* begin Reading passage *

Ryan Burke (right) celebrates with Taylor Luneau on top of Nez Perce, officially marking the end of the Grand Traverse. Burke continued on the next day climbing several more peaks as part of the four-day venture he calls the Perception Traverse. Luneau spent two of the four days with Burke in sections he needed ropes. (courtesy Taylor Luneau)

Ryan Burke reached the top of Albright Peak at 2 p.m. Aug. 30 and started to cry. His body hurt everywhere. Before he coaxed his exhausted legs into the last push — the 2-hour descent to the Death Canyon trailhead — he took a moment to absorb the view.

From the summit Burke, 33, could see north to the Grand Teton, but not Mount Moran where almost four days earlier he’d started a journey that would take him up 41,000 vertical-feet, across 65 miles, to 24 summits in the Teton Range. He thought of his friend, mountaineer Jared Spackman, who died in an avalanche in 2013. Spackman had taught him that he could do so much more than he thought possible. It was all a matter of perception.

Burke saw the Grand Teton for the first time from Togwotee Pass while on a cross-country bike trip almost a decade ago. Burke grew up in Maine and played team sports, but never hiked or climbed. In college he went on his first backpacking trip solo in the small mountains of Maine, where he got lost using outdated maps.

Ryan Burke looks out from the summit of the Grand Teton. (courtesy Taylor Luneau)

The idea of people scaling the Grand Teton seemed impossible to Burke when he first saw it 10 years ago. But after moving to Jackson in 2004 he became fascinated with climbing and its emphasis on problem solving.

“It’s that seeing something that looks impenetrable and figuring out a way to get there,” he said.

He taught himself enough to a try to impress a girl he liked by taking her up the Grand Teton in 2008. That first trip via the Owen-Spalding route took them 21 hours. He’s since completed the Grand in about 3.5 hours. In 2012 he climbed with Nancy Stevens when she became the first blind woman to summit the peak.

He holds the record for the Picnic, a locally invented triathlon where competitors bike from Jackson, swim across Jenny Lake, solo the Grand Teton and reverse the course back to town. Burke finished it in 11.5 hours.

He also completed a circumnavigation of Jackson Hole which included running up the Grand Teton, Snow King Mountain and Jackson Peak and rafting the Snake River. Once he created a course for himself featuring a 5.5-mile swim, 42-mile run and 109-mile bike ride he finished in a day.

* end Reading passage *
* begin Provided records *

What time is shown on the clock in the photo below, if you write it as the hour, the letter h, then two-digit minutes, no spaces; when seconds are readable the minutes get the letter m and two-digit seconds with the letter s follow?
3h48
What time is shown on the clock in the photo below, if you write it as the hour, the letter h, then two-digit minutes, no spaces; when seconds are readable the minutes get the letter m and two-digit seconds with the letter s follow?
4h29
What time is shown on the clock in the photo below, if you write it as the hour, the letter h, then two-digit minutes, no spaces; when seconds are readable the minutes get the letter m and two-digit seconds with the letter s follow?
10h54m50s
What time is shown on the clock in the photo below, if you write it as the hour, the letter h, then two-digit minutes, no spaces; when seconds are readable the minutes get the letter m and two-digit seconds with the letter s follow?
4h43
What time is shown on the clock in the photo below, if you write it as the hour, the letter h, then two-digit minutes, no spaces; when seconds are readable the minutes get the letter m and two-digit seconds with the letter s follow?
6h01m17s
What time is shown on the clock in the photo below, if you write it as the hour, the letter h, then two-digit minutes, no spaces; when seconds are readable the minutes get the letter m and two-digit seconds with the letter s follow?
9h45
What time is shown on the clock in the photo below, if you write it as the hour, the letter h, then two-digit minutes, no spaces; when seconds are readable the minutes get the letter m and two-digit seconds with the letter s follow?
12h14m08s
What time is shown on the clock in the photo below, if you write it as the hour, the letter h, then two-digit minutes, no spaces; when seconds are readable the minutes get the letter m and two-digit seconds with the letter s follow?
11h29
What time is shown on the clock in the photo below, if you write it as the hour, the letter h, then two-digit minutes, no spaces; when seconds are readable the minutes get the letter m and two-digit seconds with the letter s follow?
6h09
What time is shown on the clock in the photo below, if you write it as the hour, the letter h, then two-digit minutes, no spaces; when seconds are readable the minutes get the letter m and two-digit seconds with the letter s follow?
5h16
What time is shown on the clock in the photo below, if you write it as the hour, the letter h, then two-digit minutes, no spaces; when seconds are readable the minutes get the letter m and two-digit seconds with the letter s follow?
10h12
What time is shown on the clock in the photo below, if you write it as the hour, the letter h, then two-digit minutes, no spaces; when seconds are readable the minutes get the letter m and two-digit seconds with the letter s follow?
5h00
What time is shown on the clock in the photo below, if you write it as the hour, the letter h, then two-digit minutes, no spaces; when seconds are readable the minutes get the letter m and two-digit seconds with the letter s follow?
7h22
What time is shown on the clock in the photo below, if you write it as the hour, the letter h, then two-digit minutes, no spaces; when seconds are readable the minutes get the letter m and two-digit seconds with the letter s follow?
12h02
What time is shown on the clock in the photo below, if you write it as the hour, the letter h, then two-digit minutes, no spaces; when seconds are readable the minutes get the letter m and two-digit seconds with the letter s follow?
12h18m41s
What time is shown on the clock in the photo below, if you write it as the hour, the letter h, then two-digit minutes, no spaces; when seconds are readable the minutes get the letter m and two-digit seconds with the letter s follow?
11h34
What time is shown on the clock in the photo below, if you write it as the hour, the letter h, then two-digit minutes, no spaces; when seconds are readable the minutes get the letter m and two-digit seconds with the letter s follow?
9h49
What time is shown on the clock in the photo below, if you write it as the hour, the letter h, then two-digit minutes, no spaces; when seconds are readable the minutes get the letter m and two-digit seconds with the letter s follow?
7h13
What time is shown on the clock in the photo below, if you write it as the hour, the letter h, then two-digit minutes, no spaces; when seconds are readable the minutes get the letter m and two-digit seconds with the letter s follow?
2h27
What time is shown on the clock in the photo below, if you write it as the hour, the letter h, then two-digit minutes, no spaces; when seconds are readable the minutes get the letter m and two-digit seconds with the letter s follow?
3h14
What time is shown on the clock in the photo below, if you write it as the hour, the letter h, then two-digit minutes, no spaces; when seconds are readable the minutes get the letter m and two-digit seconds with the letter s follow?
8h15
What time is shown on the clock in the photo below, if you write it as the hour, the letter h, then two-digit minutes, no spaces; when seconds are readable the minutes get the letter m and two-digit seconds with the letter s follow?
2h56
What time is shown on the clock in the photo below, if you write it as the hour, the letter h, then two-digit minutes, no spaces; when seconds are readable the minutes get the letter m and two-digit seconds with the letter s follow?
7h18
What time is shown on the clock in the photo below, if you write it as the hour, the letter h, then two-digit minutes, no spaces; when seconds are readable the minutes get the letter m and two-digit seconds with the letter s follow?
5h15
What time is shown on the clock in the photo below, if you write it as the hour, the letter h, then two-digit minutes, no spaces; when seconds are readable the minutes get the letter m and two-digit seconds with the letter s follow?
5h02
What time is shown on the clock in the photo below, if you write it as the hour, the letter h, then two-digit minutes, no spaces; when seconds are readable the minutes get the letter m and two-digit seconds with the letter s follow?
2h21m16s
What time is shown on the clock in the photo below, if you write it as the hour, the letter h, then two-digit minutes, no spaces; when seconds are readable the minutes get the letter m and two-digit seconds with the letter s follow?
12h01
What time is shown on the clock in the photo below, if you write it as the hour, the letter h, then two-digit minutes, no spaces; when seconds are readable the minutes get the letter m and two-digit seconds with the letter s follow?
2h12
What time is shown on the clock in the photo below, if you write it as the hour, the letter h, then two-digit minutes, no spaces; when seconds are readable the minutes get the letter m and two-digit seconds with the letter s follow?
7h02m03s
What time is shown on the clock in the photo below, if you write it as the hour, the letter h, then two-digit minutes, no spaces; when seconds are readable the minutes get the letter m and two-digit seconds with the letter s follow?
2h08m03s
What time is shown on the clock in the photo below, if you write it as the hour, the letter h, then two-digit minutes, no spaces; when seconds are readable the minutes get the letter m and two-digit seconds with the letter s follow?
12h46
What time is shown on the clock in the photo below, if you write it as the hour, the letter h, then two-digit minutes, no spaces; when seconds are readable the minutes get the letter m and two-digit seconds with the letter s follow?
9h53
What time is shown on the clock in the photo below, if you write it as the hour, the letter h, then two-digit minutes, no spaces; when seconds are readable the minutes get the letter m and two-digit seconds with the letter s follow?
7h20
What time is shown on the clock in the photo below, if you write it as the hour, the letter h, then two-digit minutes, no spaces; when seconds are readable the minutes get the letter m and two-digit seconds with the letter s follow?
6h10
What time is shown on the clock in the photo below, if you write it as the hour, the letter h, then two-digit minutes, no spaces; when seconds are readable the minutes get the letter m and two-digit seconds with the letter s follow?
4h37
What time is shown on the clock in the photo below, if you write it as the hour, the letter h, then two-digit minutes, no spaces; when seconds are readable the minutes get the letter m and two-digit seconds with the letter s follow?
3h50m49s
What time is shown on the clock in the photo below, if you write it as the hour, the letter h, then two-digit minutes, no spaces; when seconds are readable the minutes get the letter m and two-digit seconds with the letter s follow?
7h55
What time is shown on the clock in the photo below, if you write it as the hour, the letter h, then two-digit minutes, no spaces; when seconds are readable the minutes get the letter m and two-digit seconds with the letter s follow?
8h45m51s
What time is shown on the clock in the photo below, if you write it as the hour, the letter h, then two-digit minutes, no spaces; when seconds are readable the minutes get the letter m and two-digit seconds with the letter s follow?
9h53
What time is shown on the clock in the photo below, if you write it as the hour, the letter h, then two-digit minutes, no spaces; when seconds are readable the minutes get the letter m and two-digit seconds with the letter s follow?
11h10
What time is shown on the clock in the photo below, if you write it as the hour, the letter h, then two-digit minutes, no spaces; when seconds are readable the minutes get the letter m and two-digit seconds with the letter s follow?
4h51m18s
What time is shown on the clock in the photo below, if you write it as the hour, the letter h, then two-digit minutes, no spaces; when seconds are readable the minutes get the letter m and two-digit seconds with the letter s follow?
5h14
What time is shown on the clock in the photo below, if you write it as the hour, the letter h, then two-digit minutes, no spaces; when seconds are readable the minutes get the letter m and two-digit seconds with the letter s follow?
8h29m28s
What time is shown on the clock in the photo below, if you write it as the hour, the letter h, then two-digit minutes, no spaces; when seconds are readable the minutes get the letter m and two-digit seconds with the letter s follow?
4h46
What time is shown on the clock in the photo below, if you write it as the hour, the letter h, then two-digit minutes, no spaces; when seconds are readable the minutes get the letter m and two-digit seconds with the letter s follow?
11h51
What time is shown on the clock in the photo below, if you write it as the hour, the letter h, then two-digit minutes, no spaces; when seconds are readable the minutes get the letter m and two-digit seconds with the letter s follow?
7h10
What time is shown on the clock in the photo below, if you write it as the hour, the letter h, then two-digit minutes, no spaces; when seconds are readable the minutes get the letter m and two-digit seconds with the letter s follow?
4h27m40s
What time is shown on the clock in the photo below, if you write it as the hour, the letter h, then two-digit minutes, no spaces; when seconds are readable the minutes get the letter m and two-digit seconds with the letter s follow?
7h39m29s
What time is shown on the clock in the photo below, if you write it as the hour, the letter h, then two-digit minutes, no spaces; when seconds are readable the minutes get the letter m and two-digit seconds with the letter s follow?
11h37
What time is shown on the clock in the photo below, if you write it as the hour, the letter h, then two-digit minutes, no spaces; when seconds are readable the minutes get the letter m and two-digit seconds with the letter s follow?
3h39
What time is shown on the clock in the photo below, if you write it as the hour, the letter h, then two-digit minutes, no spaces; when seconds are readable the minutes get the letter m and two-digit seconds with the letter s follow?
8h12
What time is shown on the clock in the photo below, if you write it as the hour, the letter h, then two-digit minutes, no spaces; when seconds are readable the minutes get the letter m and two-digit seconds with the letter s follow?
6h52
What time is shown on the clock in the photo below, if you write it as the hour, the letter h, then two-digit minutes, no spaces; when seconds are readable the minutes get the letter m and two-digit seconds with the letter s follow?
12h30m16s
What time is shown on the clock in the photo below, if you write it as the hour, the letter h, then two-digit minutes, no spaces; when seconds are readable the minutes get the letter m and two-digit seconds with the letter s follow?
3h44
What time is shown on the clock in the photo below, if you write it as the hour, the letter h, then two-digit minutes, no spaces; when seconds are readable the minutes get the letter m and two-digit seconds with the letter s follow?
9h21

* end Provided records *

■ **Brief 1**: Rework the climbing profile from "Ryan Burke looks" down to "summit the peak.", putting "Exum Ridge" in place of "Owen-Spalding".
■ **Brief 2**: In the climbing profile, who died in an avalanche in 2013?
■ **Brief 3**: Name every individual mountain or peak mentioned in the climbing profile.

■ **Written answer 1**:
Ryan Burke looks out from the summit of the Grand Teton. (courtesy Taylor Luneau)

The idea of people scaling the Grand Teton seemed impossible to Burke when he first saw it 10 years ago. But after moving to Jackson in 2004 he became fascinated with climbing and its emphasis on problem solving.

“It’s that seeing something that looks impenetrable and figuring out a way to get there,” he said.

He taught himself enough to a try to impress a girl he liked by taking her up the Grand Teton in 2008. That first trip via the Exum Ridge route took them 21 hours. He’s since completed the Grand in about 3.5 hours. In 2012 he climbed with Nancy Stevens when she became the first blind woman to summit the peak.

■ **Written answer 2**: Jared Spackman, a mountaineer and friend of Burke.

■ **Written answer 3**: Nez Perce, Albright Peak, Grand Teton, Mount Moran, Snow King Mountain, Jackson Peak